The allegations against Hamilton involve at least two female Bar employees. Through his attorney, Hamilton denies sexually harassing the women, saying he only attempted to "pursue a personal relationship" with each.
State Bar president Michael Piccarreta says the organization's ruling body--its Board of Governors--has ordered a sweeping investigation of the allegations.
"When we receive internal complaints," says Piccarreta, a Tucson attorney, "we take them seriously, conduct an investigation and, if well-founded, take appropriate action. However, it would be inappropriate to comment on ongoing internal complaints and how the [Bar] Association is responding to those complaints."

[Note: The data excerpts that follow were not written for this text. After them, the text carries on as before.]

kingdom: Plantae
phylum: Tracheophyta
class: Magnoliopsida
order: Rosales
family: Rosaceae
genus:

Several high-ranking Bar officials say one of the employee complainants, Pam Mundy, an administrative assistant, has retained Phoenix attorney Michael Manning to represent her. Both she and Manning declined to comment about the allegations; Manning refused to confirm even that he is Mundy's attorney.
Meanwhile, State Bar communications director Becky Weiner confirmed that she complained to a Bar official about Hamilton.
Steve Timarac, a former human resources director at the State Bar, confirms that both Mundy and Weiner complained separately to him about Hamilton's alleged behavior. (Timarac, who left his position at the Bar in July 1995, now is executive director of the Arizona Special Olympics.)
"It was before that that I had had the conversations with Pam and Becky," Timarac says.
Timarac is one of many current and former State Bar employees expected to be interviewed by Elizabeth Stover, a retired Maricopa County Superior Court judge who has agreed to investigate the claims against Hamilton. Attempts to contact Stover were unsuccessful.
It's unclear as to why it took so long--more than two years in both instances--for the Board of Governors to begin to address allegations of impropriety against Hamilton, an attorney.
Hamilton has retained Phoenix attorney David Gomez to represent him. In a letter to New Times, Gomez wrote:
"My understanding is that you propose to write an article in the New Times that two employees have alleged sexual harassment against Mr. Hamilton. Such an article would be false and defamatory and the New Times publishes at its peril. The truth is two complaints were lodged with executive management against Mr. Hamilton relating to attempts to pursue a personal relationship, one in 1991 and one in 1994. Both incidents were handled internally and resolved. Earlier this year, five and two years later, respectively, these incidents were brought to the attention of the State Bar president [Michael Kimerer, at the time], and were again reviewed. He was satisfied that the issues had been resolved."
However, in an interview with New Times, Kimerer--a Phoenix attorney who immediately preceded Piccarreta as Bar president--did not indicate satisfaction with the outcome.
Said Kimerer: "I will tell you that information came to the Board of Governors which led them to believe that a complete investigation was merited."
A State Bar handbook calls for employees who claim to have been sexually harassed to complain to the executive director. However, no provision exists for a situation in which the executive director himself is the alleged harasser.